Before I started on a keto diet, I tended not to snack between meals. The reasoning behind that logic? I was pretty much always hungry and snacking inevitably led to me eating more calories than I otherwise would have when I was trying to run as large a deficit as possible in order to lose weight (calories in vs calories out, right?). Breakfast was coffee with smoked kippers or oatmeal with unsweetened almond milk; lunch was an enormous salad with Tofurky sausage or leftovers from the night before; dinner was most often a vegetarian soup with beans or baked fish accompanied with dark leafy greens plus a serving of basmati rice or roasted potatoes.  The only snacks I allowed myself were one serving of fresh fruit (think plums or nectarines or berries — none of the extra sweet fruit like bananas or grapes or apples) or roasted pumpkin seeds. It was, I think (and my physician agreed), a well-constructed, varied and healthy diet but I was frequently hungry and despite counting calories, limiting refined grains and sugars and engaging in daily physical activity – I was losing no weight.

On keto – I don’t worry about snacking. I don’t worry because although I log everything I eat, I’ve found that I just *don’t* eat more than I need to. I have no problem eating at or below my calorie goal so long as I remain mindful about carbohydrate counts. Some days, I’ll just eat snacks instead of eating a full-fledged lunch.

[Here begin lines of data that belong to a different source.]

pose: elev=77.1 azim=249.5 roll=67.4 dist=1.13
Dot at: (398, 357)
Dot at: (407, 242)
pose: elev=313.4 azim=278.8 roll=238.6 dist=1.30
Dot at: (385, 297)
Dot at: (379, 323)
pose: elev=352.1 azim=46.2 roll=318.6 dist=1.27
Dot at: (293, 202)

So what kind of snacks do I eat?

snack plate

Raw red bell pepper; green olives stuffed with lemon peel; dry salami from Volpi (a local company) and Kerrygold Dubliner cheese (think Cheddar crossed with Parmesan – sharp and crumbly and nutty).  The great thing about this snack plate besides the fact that everything tasted awesome? Relatively low protein, high in fat and high in sodium. I find that getting that extra punch of sodium mid-day is so important to keeping the “blahs” at bay. Red bell peppers may also be my single favorite vegetable snack and completely worth the 3-4 grams net carbohydrate in half a pepper: full of vitamins A & C with an extra kick of potassium (again, getting those electrolytes in is so important).

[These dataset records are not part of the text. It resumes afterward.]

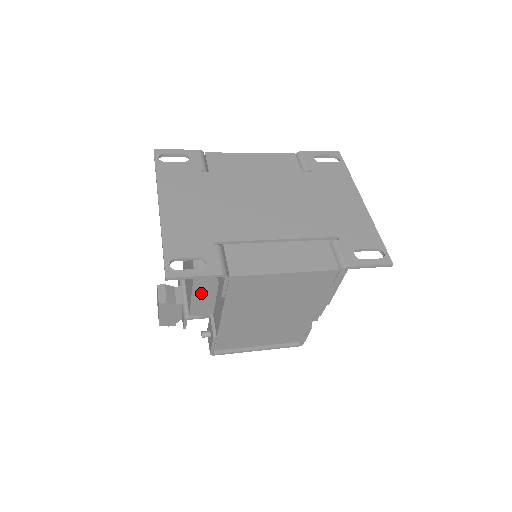
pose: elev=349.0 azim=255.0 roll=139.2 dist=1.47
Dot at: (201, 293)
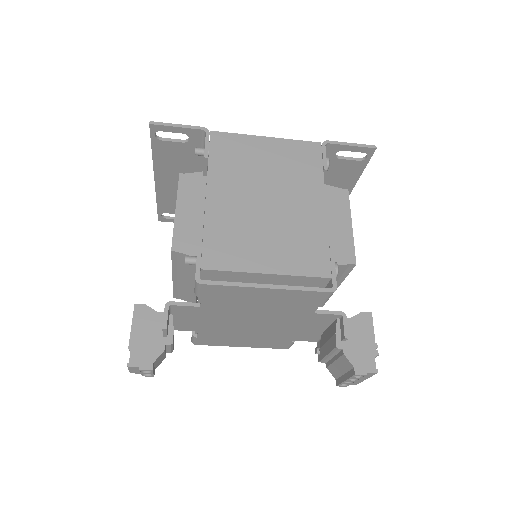
Dot at: (186, 209)
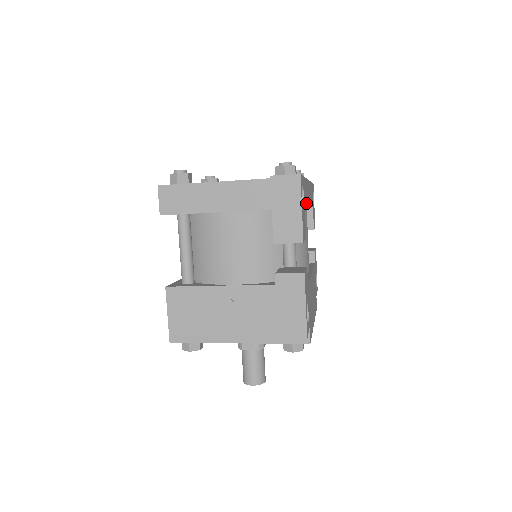
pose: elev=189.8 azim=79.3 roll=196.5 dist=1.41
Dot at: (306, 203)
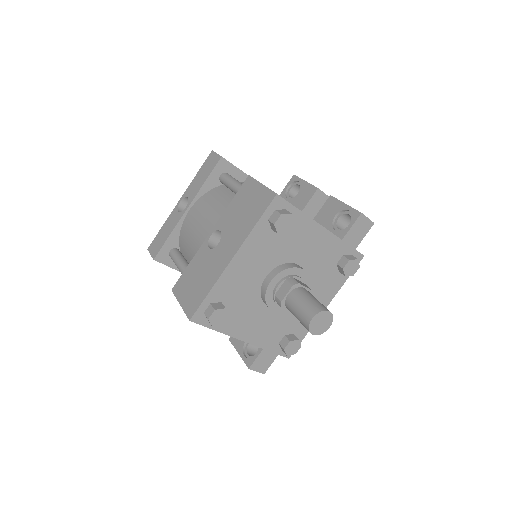
Dot at: occluded
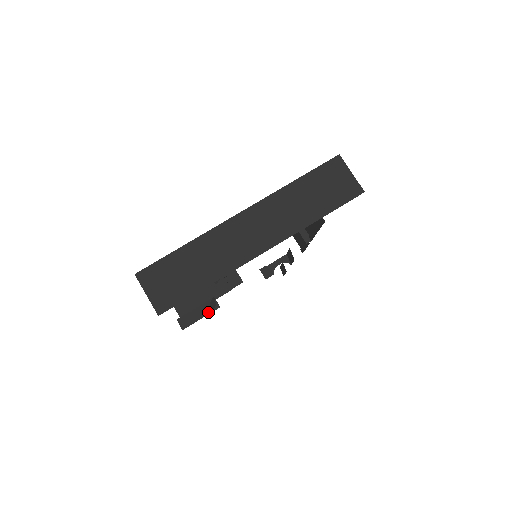
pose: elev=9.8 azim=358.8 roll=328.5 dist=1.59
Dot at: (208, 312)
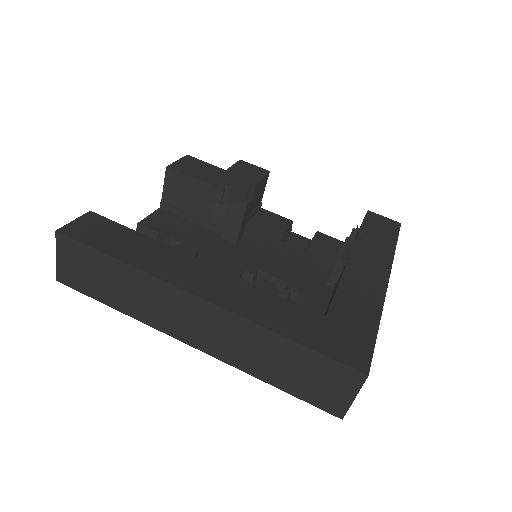
Dot at: occluded
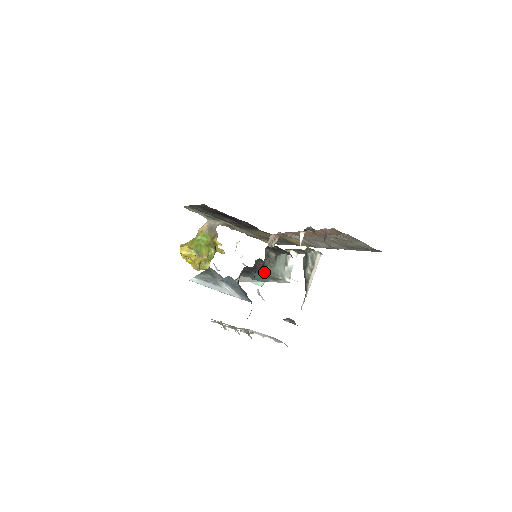
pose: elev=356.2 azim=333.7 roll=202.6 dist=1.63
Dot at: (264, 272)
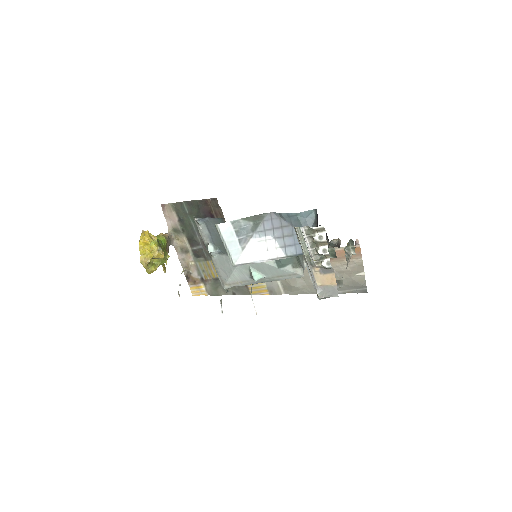
Dot at: occluded
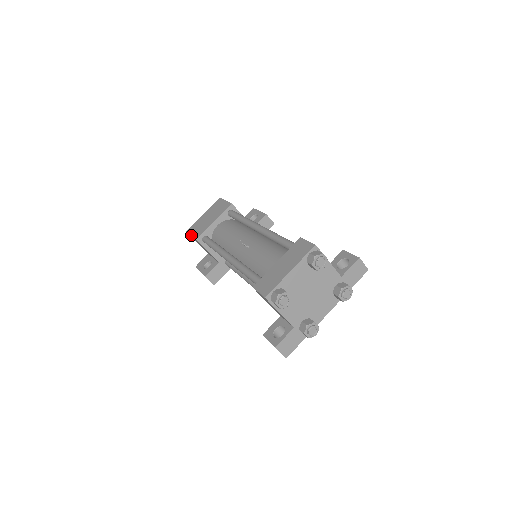
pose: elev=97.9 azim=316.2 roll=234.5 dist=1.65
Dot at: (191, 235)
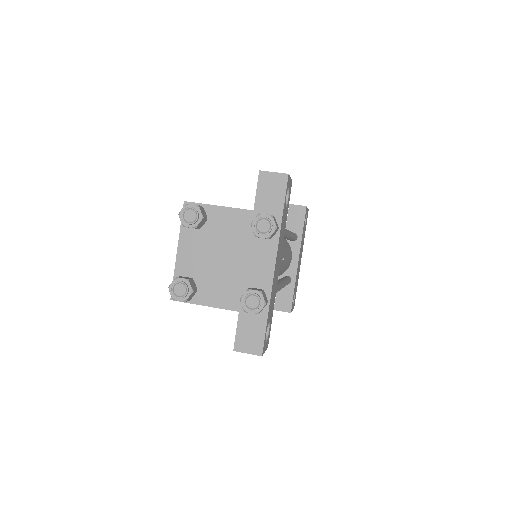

But one of my favorite fatty snacks? Nuts. I eat an ounce of nuts most days: raw pecans or walnuts; roasted macadamia nuts or pistachios. And this weekend, a special package arrived for Michael from Illinois which contained… Hickory Nuts.

Hickory Nuts

Hickory nuts come from the Shag Bark Hickory tree, which is native to the Eastern US and into Canada. By and large, they’re not sold commercially because the tree output varies so much from year to year and the shells are very hard which makes the nuts difficult to process. They taste amazing though – like a pecan but with more of the tannins I associate with walnuts. I quite liked them raw but Michael roasted some this afternoon and they are *really* good. Pecans and walnuts have always been tied for first place in my heart,  but Hickory nuts are the new champion.

The next order of nut business: get my hands on some native pecans, which are supposed to be oilier and taste… wilder.